What you are asked to do » Extend the personal essay on living with MS and fighting insurance denials, starting right after its final sentence.

Passage shown »

>>>

So has life gotten better for the disabled in the glow of the ADA? Well…wasn’t it just 2017 when Administration tried to slash government funding of Medicaid from it’s current 90% (thanks ACA) down to 57%. Yeah it’s true – many in the crip community rely on federal assistance. Through no fault of their own…being chosen to miss the pass from one trapeze to another and falling into that net below…far, far below…gaps in the safety net are getting bigger for everyone. Everyone of us…hmm…broad and inclusive indeed…Of course there are many of us crips who are not out of the closet either…

Insurance. Rejected claims. Ombudsmen. My only known relapses occurred while on a disease modifying therapy. I lost count of how many we – we of the MS persuasion – have now. This rant begins with a letter regarding payment for my therapy infusions. And mentioned how Blue Cross Blue Shield of Texas and their well-respected core of physicians found it in their hearts to decide that my infusions were not medically necessary…in the absence of more…cold persuasion as it were. A more fist; fistful of dollars. Can I blame them for milking the system? Emblematic of the country in which I write, the 245-year old USerpent eating itself over and over again. A perfect unending loop of ignorance and suffering…

not medically necessary should only be used referring to the deceased and whether they still         need car keys or the iPhone

…and humor when possible. I have days where I feel solid again and wonder if it is the Tysabri infusions or rather just another of MS’s quirks. Yes I have the complete opposite days as well. Quirky. People just don’t know what they cannot perceive and process. Imagine your phone autodialing all within a 50-foot radius randomly many, many times a month…and you couldn’t get another phone as this is the one assigned to you at birth…and none of the servicers can figure the phone out either…you just have to deal with the autodialing…and not forgetting to pay that bill dammit…

Is that not a shared issue? Dealing with insurance companies and the general slime…

I’m not complaining. The other evening Dianne, her mom, and I were out shopping and we needed gas. I pulled in and up to a pump. I had been sitting in the car, noodling on my phone for maybe 90 minutes. I get stiff. A little spasticity goes…I get out and begin awkwardly walking over to a trash can. It’s as if it’s first thing in the morning. So she calls out and asks if I’m ok and then offers some stretches that will absolutely help and I say thanks but my magic goes much deeper than that…and I point at my head. She nods and smiles bewilderedly. I walk back and pump gas. End. I appreciated the concern yes. Earnest. Now imagine you’ve taken ‘medicine’ before arriving at the hospital, been given a hospital shot, and your bladder is empty. You will get a gadolinium shot in maybe 40 minutes. For brain contrast. For multiple scar identification. Realistically equal treatment is a double-edged sword: you normies treat each other like shit daily…So what are we crips really after?

<<<

Given entries »
>>>

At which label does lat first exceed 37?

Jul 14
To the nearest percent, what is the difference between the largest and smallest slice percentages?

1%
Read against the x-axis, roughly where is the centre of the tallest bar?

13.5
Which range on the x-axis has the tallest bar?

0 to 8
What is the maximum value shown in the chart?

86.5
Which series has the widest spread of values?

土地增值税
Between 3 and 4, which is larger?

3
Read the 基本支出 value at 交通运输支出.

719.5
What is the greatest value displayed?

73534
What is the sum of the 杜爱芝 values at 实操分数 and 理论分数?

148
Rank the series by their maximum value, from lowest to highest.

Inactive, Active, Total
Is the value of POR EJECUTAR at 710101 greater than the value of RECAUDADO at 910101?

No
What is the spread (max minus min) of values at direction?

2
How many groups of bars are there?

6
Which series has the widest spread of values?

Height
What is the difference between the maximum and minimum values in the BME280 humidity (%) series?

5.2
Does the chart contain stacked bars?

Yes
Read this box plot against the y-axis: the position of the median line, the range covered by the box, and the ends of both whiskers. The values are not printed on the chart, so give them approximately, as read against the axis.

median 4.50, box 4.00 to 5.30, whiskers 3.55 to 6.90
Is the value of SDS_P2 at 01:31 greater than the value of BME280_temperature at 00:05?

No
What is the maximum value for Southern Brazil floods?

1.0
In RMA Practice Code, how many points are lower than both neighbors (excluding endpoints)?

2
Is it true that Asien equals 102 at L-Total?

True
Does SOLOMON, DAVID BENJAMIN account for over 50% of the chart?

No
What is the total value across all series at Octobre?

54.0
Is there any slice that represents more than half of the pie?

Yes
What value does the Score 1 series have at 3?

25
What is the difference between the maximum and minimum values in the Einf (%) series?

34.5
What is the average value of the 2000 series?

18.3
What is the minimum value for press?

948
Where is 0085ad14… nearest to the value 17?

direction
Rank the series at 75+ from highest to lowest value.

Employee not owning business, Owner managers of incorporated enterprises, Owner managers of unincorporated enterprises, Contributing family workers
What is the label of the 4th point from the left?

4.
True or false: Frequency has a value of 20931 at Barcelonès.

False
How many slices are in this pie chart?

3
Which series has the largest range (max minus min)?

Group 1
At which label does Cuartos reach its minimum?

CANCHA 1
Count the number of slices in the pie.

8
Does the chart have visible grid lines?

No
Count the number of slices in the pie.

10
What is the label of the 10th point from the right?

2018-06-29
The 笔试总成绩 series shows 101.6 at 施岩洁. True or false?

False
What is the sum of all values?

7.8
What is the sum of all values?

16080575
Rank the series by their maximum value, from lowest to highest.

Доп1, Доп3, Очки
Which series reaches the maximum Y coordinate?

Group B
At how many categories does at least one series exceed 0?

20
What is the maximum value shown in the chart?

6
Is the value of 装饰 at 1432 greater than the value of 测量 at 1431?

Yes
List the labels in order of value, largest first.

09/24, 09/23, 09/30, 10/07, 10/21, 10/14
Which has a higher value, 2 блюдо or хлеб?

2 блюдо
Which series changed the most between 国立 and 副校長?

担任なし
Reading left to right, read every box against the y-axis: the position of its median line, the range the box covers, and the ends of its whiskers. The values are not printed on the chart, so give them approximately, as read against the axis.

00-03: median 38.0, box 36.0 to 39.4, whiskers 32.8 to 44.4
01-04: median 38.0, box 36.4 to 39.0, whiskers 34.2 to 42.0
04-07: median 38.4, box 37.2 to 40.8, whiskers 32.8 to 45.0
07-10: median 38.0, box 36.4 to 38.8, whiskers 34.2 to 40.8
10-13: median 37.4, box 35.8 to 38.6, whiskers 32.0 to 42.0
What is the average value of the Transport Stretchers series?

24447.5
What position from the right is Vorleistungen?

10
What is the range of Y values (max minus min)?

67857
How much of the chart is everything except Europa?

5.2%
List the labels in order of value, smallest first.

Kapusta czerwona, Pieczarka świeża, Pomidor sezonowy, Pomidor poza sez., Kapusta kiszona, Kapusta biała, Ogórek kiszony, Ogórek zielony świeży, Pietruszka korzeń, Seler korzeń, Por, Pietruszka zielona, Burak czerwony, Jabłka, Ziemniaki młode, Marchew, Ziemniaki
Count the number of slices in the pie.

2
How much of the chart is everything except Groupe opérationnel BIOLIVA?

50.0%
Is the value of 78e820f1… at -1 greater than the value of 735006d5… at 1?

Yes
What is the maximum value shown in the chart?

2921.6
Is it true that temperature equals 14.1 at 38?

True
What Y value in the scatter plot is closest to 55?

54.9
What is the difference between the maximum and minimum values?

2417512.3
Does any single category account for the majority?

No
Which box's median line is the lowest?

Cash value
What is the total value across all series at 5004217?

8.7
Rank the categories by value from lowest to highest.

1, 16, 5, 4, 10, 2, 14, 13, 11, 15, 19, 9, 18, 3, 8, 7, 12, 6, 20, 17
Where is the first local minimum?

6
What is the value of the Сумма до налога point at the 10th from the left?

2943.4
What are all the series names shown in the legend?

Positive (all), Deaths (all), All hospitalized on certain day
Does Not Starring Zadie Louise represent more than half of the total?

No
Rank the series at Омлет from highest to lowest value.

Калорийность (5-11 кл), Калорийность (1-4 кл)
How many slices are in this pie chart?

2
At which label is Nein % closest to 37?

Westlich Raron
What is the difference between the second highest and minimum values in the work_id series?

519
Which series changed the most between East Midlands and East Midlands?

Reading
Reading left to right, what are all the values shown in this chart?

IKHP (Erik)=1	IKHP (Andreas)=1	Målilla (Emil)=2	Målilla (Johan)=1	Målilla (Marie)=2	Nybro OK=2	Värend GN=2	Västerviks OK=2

<<<

Your response »
Yes it’s exhausting to think about. Imagine having to theoretically rewire and connect various brain transmission pathways daily. Almost as if you’ve been targeted, singled out by strange, nefarious forces an idea that you know is ridonkulous and yet…You’d think it would be too much to overcome. You might get depressed. Despondent. Downright dirty n’ mean in your personal relationships. Yes you might. You might also play the Trout, play that cello until bowing is no longer possible, balanced sitting is no longer possible, trying to recall the poems you read at the open mic last month cuz here you are again and you did not make a list…

Soapbox moment: remember this if nothing else…oppressed people must support oppressed people. A social contract if you will with spoons, a truce, and rolling chairs…

Spoon Theory is really a thing. Look into it…

Discouragement = Stress. I’m not sad.  One adapts. Anyone – crip or not crip – would too.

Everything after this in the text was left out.